[本文]
今日は、奈良時代の764年(天平宝字8)に、孝謙太上天皇の寵臣・道鏡を除こうとする謀叛(藤原仲麻呂の乱)が発覚した日ですが、新暦では10月10日となります。
藤原仲麻呂の乱(ふじわらのなかまろのらん)は、奈良時代に藤原仲麻呂(恵美押勝)が、道鏡を除こうとしておこした反乱で、恵美押勝の乱(えみのおしかつのらん)とも呼ばれてきました。760年(天平宝字4)に藤原仲麻呂を庇護してきた光明皇太后(こうみょうこうたいごう)が亡くなると、道鏡を寵愛する孝謙太上天皇(こうけんだいじょうてんのう)と、藤原仲麻呂が擁立した淳仁天皇(じゅんにんてんのう)との関係が険悪化します。
762年(天平宝字6)には、太上天皇が国家大事・賞罰二権の掌握を宣言するに至りました。764年(天平宝字8)に、太上天皇と天皇の間にもすきが生まれたのを契機として、仲麻呂は太上天皇側に対して反乱を企てようと考え、9月に都督使に任じられた機に、正規の30倍もの兵士を動員しようとします。
これを高丘比良麻呂 (たかおかのひらまろ) に密告され、同月11日に天皇の居所にあった天皇権力の象徴である鈴印を太上天皇側に奪われ、仲麻呂は近江へ逃走しました。しかし、太上天皇側の派遣した討伐軍に近江高島郡に追いつめられて敗れ、同月18日に斬殺されて乱は鎮圧されます。

[記録された情報]
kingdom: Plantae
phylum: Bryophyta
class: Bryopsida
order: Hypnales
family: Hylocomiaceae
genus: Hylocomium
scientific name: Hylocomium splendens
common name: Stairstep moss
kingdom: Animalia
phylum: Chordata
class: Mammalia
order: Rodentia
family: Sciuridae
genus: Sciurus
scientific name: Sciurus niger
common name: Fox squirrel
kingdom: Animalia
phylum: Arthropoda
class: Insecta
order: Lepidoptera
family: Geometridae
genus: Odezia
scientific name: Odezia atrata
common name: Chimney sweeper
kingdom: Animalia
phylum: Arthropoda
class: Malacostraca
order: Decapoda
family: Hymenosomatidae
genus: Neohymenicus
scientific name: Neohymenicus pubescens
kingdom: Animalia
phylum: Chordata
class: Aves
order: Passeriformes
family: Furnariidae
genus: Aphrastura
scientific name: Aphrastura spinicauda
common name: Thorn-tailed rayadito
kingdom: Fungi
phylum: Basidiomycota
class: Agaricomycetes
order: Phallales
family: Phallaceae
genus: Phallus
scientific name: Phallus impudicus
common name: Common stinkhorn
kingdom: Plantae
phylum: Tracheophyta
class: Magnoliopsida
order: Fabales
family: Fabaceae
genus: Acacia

[課題の内容]
藤原仲麻呂の乱についての本文から、「今日は、奈良時代の764年(天平宝字8)」から「の兵士を動員しようとします。」までを、両端の語句も含めてそのまま書き写しなさい。 この一覧は、ここで扱う課題とは関係がありません。

[解答]
今日は、奈良時代の764年(天平宝字8)に、孝謙太上天皇の寵臣・道鏡を除こうとする謀叛(藤原仲麻呂の乱)が発覚した日ですが、新暦では10月10日となります。
藤原仲麻呂の乱(ふじわらのなかまろのらん)は、奈良時代に藤原仲麻呂(恵美押勝)が、道鏡を除こうとしておこした反乱で、恵美押勝の乱(えみのおしかつのらん)とも呼ばれてきました。760年(天平宝字4)に藤原仲麻呂を庇護してきた光明皇太后(こうみょうこうたいごう)が亡くなると、道鏡を寵愛する孝謙太上天皇(こうけんだいじょうてんのう)と、藤原仲麻呂が擁立した淳仁天皇(じゅんにんてんのう)との関係が険悪化します。
762年(天平宝字6)には、太上天皇が国家大事・賞罰二権の掌握を宣言するに至りました。764年(天平宝字8)に、太上天皇と天皇の間にもすきが生まれたのを契機として、仲麻呂は太上天皇側に対して反乱を企てようと考え、9月に都督使に任じられた機に、正規の30倍もの兵士を動員しようとします。